Los vigilantes de seguridad del Hospital Clínico Universitario Virgen de la Victoria detuvieron el martes 25 de agosto a un varón de 44 años y nacionalidad de un país centroeuropeo, acusado de sustraer objetos de valor en hasta cuatro plantas del centro. El arresto se produjo después de que el equipo de seguridad le tendiera una trampa al sospechoso, un viejo conocido de los hospitales malagueños.
Según fuentes sanitarias, días antes ya había sido visto merodeando por las habitaciones del Clínico, donde habría cometido pequeños hurtos, como el de un monedero con 10 euros. En aquella ocasión se le dejó marchar por la escasa entidad del delito, pero se dio por seguro que volvería.
A las 14:45 horas, los vigilantes fueron alertados de que un hombre con las características descritas paseaba sospechosamente por las habitaciones. Un médico lo encontró saliendo de una de ellas, ocupada por una persona mayor sola. Los agentes de seguridad siguieron su recorrido por las plantas sexta, quinta, cuarta y tercera, ayudándose de las cámaras de vigilancia.

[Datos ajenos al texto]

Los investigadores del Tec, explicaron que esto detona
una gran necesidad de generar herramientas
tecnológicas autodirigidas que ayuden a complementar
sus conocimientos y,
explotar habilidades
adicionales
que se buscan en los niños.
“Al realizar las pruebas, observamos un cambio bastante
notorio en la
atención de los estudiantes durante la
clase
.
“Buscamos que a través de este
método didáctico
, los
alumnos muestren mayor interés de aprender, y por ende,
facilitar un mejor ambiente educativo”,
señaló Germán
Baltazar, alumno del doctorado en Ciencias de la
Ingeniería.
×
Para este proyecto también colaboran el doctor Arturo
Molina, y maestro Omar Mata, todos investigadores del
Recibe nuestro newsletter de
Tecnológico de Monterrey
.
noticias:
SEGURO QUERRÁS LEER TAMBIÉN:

Poco después, otra llamada avisó de que a una mujer mayor le había desaparecido una mochila de su habitación, justo cuando su acompañante salió. La mochila apareció en la cuarta planta, sin documentos ni objetos de valor en su interior.
Coordinados con la gerencia del centro, los vigilantes interceptaron al hombre en el vestíbulo de la puerta principal. Cuando le preguntaron en qué habitación estaba o si era familiar de algún paciente, no supo responder. Inicialmente dijo que la mochila era suya y que se la había olvidado, pero los vigilantes ya sabían que la había tirado en la cuarta planta.
Tras llevarlo a unas dependencias aisladas para un cacheo, le encontraron la cartera con los documentos de la anciana, además de dinero, cadenas, relojes y varios paquetes de tabaco que llevaba en los bolsillos y en un bolso. Después de negarlo en un primer momento, reconoció los hechos.
La familia de la paciente confirmó que la mochila y la cartera eran suyas, y se avisó a la Policía Nacional, que esposó al individuo. Los agentes también entrevistaron a un médico que había escuchado los gritos de otro paciente al ver a una persona en su habitación; al mostrarle una fotografía del detenido, el facultativo lo reconoció.
La familia de la paciente afectada va a presentar una denuncia, mientras la Policía investiga los hechos y determina la posible calificación penal. El detenido ya habría actuado de forma similar en otros hospitales de Málaga, según fuentes consultadas.